(Data records)
((

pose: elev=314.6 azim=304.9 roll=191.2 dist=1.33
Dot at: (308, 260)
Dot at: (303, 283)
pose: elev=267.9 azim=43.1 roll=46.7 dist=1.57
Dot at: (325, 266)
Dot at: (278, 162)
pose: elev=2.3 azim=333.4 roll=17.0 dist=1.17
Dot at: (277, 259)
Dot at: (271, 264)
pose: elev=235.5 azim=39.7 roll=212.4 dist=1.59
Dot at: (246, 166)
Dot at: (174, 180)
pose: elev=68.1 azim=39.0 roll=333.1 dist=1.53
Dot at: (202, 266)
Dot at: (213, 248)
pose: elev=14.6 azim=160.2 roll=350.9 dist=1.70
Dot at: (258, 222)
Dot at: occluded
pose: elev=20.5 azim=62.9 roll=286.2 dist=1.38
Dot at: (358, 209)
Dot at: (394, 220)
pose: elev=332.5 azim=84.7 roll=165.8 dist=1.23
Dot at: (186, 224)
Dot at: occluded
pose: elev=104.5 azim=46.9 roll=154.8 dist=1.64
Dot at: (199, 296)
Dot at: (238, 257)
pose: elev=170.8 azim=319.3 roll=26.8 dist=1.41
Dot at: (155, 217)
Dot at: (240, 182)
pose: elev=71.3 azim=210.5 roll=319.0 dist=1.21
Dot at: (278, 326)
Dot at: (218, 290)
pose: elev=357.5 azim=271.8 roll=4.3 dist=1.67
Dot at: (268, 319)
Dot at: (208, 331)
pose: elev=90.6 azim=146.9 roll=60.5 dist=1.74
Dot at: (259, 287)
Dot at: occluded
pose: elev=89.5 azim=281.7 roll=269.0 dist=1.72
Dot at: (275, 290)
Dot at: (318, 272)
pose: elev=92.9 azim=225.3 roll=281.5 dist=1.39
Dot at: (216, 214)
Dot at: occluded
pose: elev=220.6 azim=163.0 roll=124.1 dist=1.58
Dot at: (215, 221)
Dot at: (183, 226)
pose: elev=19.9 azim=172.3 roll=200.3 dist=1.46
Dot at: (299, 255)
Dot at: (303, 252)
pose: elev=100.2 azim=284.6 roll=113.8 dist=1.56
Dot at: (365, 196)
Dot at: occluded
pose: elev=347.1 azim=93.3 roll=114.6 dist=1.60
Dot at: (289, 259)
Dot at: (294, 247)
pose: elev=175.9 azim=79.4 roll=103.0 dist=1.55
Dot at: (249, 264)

))

*Exercise goal:* Copy out the records verbatim, starting at the line containing "pose: elev=68.1 azim=39.0" and continuing through the end of the records.

*Complete answer:*
pose: elev=68.1 azim=39.0 roll=333.1 dist=1.53
Dot at: (202, 266)
Dot at: (213, 248)
pose: elev=14.6 azim=160.2 roll=350.9 dist=1.70
Dot at: (258, 222)
Dot at: occluded
pose: elev=20.5 azim=62.9 roll=286.2 dist=1.38
Dot at: (358, 209)
Dot at: (394, 220)
pose: elev=332.5 azim=84.7 roll=165.8 dist=1.23
Dot at: (186, 224)
Dot at: occluded
pose: elev=104.5 azim=46.9 roll=154.8 dist=1.64
Dot at: (199, 296)
Dot at: (238, 257)
pose: elev=170.8 azim=319.3 roll=26.8 dist=1.41
Dot at: (155, 217)
Dot at: (240, 182)
pose: elev=71.3 azim=210.5 roll=319.0 dist=1.21
Dot at: (278, 326)
Dot at: (218, 290)
pose: elev=357.5 azim=271.8 roll=4.3 dist=1.67
Dot at: (268, 319)
Dot at: (208, 331)
pose: elev=90.6 azim=146.9 roll=60.5 dist=1.74
Dot at: (259, 287)
Dot at: occluded
pose: elev=89.5 azim=281.7 roll=269.0 dist=1.72
Dot at: (275, 290)
Dot at: (318, 272)
pose: elev=92.9 azim=225.3 roll=281.5 dist=1.39
Dot at: (216, 214)
Dot at: occluded
pose: elev=220.6 azim=163.0 roll=124.1 dist=1.58
Dot at: (215, 221)
Dot at: (183, 226)
pose: elev=19.9 azim=172.3 roll=200.3 dist=1.46
Dot at: (299, 255)
Dot at: (303, 252)
pose: elev=100.2 azim=284.6 roll=113.8 dist=1.56
Dot at: (365, 196)
Dot at: occluded
pose: elev=347.1 azim=93.3 roll=114.6 dist=1.60
Dot at: (289, 259)
Dot at: (294, 247)
pose: elev=175.9 azim=79.4 roll=103.0 dist=1.55
Dot at: (249, 264)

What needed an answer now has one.